Rust: Verpak het deeg in plastic folie en leg het (op een dienblad) 30 – 45 minuten in de koelkast.
Vormen: Haal het deeg uit de koelkast, verwijder de plastic folie en leg het deeg met de dichte vouw aan de linkerkant (het is nu een kwartslag gedraaid ten opzichte van de 2e vouw) op een licht met bloem bestrooide werkplek. Rol het deeg uit tot een rechthoek van 35 x 75 cm. Als het deeg tegenstribbelt dek het dan af en laat het 5 – 10 minuten liggen voordat je verder gaat met uitrollen.
Bestrijk de deegplak met een kwastje met water. Meng de suiker met de kaneel en strooi de kaneelsuiker over de deegplak. Laat de randjes aan de lange kanten van het deeg vrij.
Rol het deeg vanaf een lange kant stevig op. Knijp de naad goed dicht en leg de rol deeg met de naad naar beneden op de werkplek.
Snijd de rol met een scherp mes of een deegsteker in plakken van ± 2,5 cm. Je kunt hier ook een flossdraad voor gebruiken.
Druk met een bebloemde steel van een pollepel een gleuf midden in de deegstukjes. De randjes komen nu naar buiten.

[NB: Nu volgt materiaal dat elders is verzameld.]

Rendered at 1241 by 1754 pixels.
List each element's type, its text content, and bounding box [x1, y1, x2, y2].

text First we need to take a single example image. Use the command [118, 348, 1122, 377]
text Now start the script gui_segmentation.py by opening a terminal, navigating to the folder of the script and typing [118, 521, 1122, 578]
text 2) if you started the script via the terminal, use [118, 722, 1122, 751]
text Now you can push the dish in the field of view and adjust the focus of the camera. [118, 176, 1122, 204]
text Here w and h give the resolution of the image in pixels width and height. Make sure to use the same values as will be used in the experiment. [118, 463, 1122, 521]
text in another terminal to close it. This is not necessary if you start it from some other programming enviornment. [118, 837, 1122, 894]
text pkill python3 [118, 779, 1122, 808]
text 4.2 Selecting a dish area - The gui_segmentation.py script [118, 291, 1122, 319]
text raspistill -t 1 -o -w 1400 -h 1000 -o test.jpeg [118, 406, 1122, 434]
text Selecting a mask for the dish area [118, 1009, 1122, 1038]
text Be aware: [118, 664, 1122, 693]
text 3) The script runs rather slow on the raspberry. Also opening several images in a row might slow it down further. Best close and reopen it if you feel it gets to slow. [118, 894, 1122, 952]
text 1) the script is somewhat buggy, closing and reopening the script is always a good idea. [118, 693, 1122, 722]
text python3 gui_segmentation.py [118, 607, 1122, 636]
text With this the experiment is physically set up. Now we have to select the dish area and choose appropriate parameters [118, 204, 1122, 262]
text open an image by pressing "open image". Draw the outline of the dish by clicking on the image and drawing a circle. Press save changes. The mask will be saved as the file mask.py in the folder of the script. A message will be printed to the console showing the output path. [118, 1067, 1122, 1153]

Leg de gevormde deegstukken met enkele centimeters tussenruimte op een bakplaat bekleed met bakpapier of bakmatje. Als ze niet allemaal op één bakplaat passen verdeel je ze over meerdere bakplaten. Bak de broodjes dan achter elkaar.
Oven voorverwarmen: Verwarm de oven voor op 200 °C (oven met boven- en onderwarmte).
2e rijs: Laat de broodjes 30 – 45 minuten rijzen, ze hoeven niet helemaal in volume te verdubbelen.
Bakken: Bak de broodjes in ± 20 minuten gaar. Ze zijn nog zacht als ze uit de oven komen, maar worden tijdens het afkoelen knapperig. Laat ze op een rooster afkoelen.